C:\Users\pawel\anaconda3\lib\site-packages\scipy\optimize\_minimize.py:569: RuntimeWarning: Method L-BFGS-B cannot handle constraints.
warn('Method %s cannot handle constraints.' % method,
fun: 7.947399780365303e-09
hess_inv: <3x3 LbfgsInvHessProduct with dtype=float64>
jac: array([-8.06467991e-05, -2.35554814e-04, 3.18168845e-04])
message: 'CONVERGENCE: REL_REDUCTION_OF_F_<=_FACTR*EPSMCH'
nfev: 152
nit: 6
njev: 38
status: 0
success: True
x: array([0.19995715, 0.20001357, 0.59999903])
Fitted parameters: a = 0.19995715450259197 b = 0.20001357495157662 c = 0.5999990285019313
method unspecified If I don't specify a method (or choose a different one (e.g. SLSQP) from the list found in https://docs.scipy.org/doc/scipy/reference/generated/scipy.optimize.minimize.html) scipy.optimize.minimize just returns my initial guesses back to me.
fun: 162156.72
jac: array([ -14440.79882812, -126218.40039062, -1132744.77148438])

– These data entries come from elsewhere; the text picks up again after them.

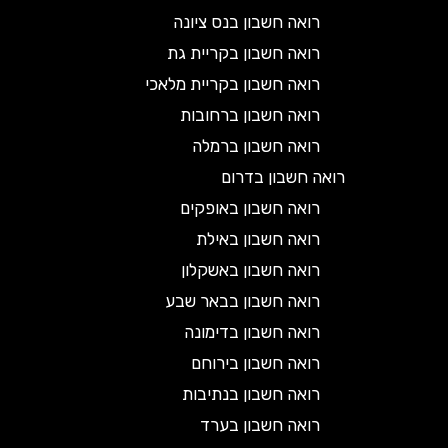
רואה חשבון בנס ציונה
רואה חשבון בקריית גת
רואה חשבון בקריית מלאכי
רואה חשבון ברחובות
רואה חשבון ברמלה
רואה חשבון בדרום
רואה חשבון באופקים
רואה חשבון באילת
רואה חשבון באשקלון
רואה חשבון בבאר שבע
רואה חשבון בדימונה
רואה חשבון בירוחם
רואה חשבון בנתיבות
רואה חשבון בערד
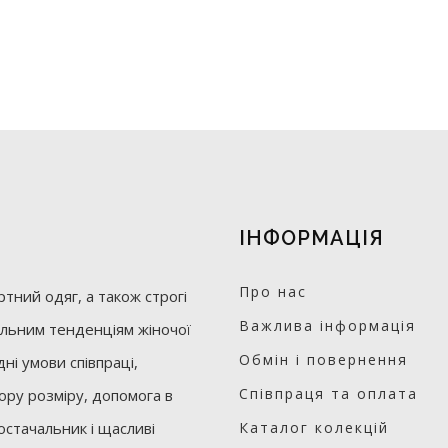
ІНФОРМАЦІЯ
Про нас
тний одяг, а також строгі
Важлива інформація
уальним тенденціям жіночої
Обмін і повернення
ні умови співпраці,
Співпраця та оплата
бору розміру, допомога в
остачальник і щасливі
Каталог колекцій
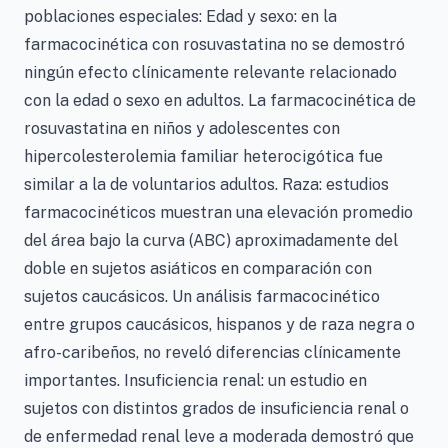
poblaciones especiales: Edad y sexo: en la
farmacocinética con rosuvastatina no se demostró
ningún efecto clínicamente relevante relacionado
con la edad o sexo en adultos. La farmacocinética de
rosuvastatina en niños y adolescentes con
hipercolesterolemia familiar heterocigótica fue
similar a la de voluntarios adultos. Raza: estudios
farmacocinéticos muestran una elevación promedio
del área bajo la curva (ABC) aproximadamente del
doble en sujetos asiáticos en comparación con
sujetos caucásicos. Un análisis farmacocinético
entre grupos caucásicos, hispanos y de raza negra o
afro-caribeños, no reveló diferencias clínicamente
importantes. Insuficiencia renal: un estudio en
sujetos con distintos grados de insuficiencia renal o
de enfermedad renal leve a moderada demostró que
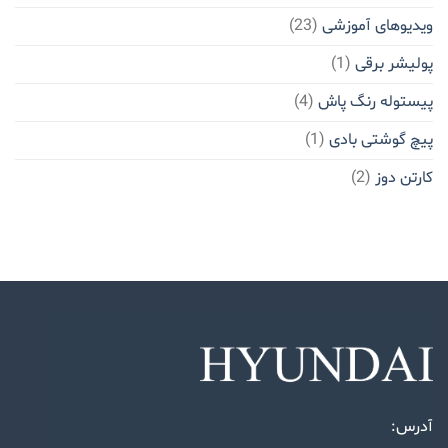
ویدیوهای آموزشی
(23)
پولیشر برقی
(1)
پیستوله رنگ پاش
(4)
پیچ گوشتی بادی
(1)
کارتن دوز
(2)
آدرس:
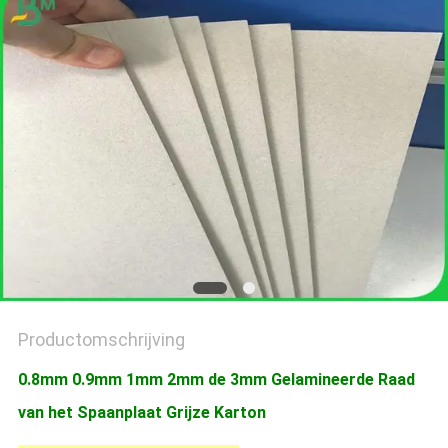
Productomschrijving
0.8mm 0.9mm 1mm 2mm de 3mm Gelamineerde Raad
van het Spaanplaat Grijze Karton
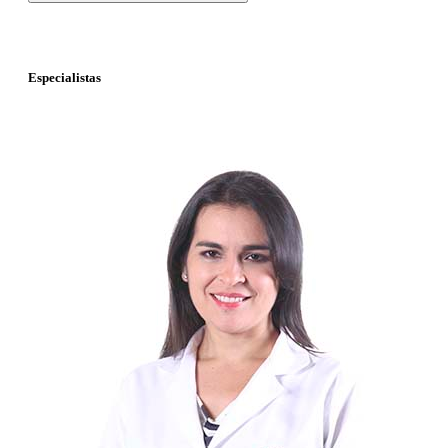
Especialistas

message: 'Optimization terminated successfully'
nfev: 4
nit: 5
njev: 1
status: 0
success: True
x: array([0.4, 0.3, 0.3])
Fitted parameters: a = 0.4 b = 0.3 c = 0.3
Question: Is it possible to use constraints and bounds simultaneously? Am I on the right track or is there something fundamentally flawed with this approach? Why does 'trust-constr' produce good results even though it claims to have been unsuccessful? Any help is greatly appreciated.
Sidenote: I've checked out the two relevant threads I could find on stackexchange (1: Optimize non-scalar function with inequality constraint and bounds, 2: Scipy optimization with SLSQP disregards constraints). These users seem to have no problem using both bounds and constraints... so it seems fundamentally possible but I don't understand why my code does not work.
Sidenote 2: In this specific case I also thought about using the absolute value of a, b, and c in the fit function and the constraint to force positive values.
That is, I use:
def f(x, a, b, c):
return np.absolute(a) * x + np.absolute(b) * x**2 + np.absolute(c) * x**3
def constraint(params):
a, b, c = params
return np.absolute(a) + np.absolute(b) + np.absolute(c) - 1
and I remove the bounds=bounds
line. This actually works.
I made up a different set of data to check:
y_data = np.array([0,0.7,4.4,14.7,35.2,69.5,121.2,193.9,291.2,416.7,574]) # a=.4, b=-.3, c=.6
Using this absolute value method yields:
Fitted parameters: a = 0.4338907307730815 b = -1.567539544823294e-10 c = 0.5661100512048183
Using 'trust-constr' yields:
Fitted parameters: a = 0.43388786948035785 b = 1.6299840564279863e-10 c = 0.5661121303566438
To my eyes, these answers look equivalent to within machine precision. Does anybody have feelings regarding which method is the "correct" way of doing this? To me it seems like using the absolute value term is a little clutch.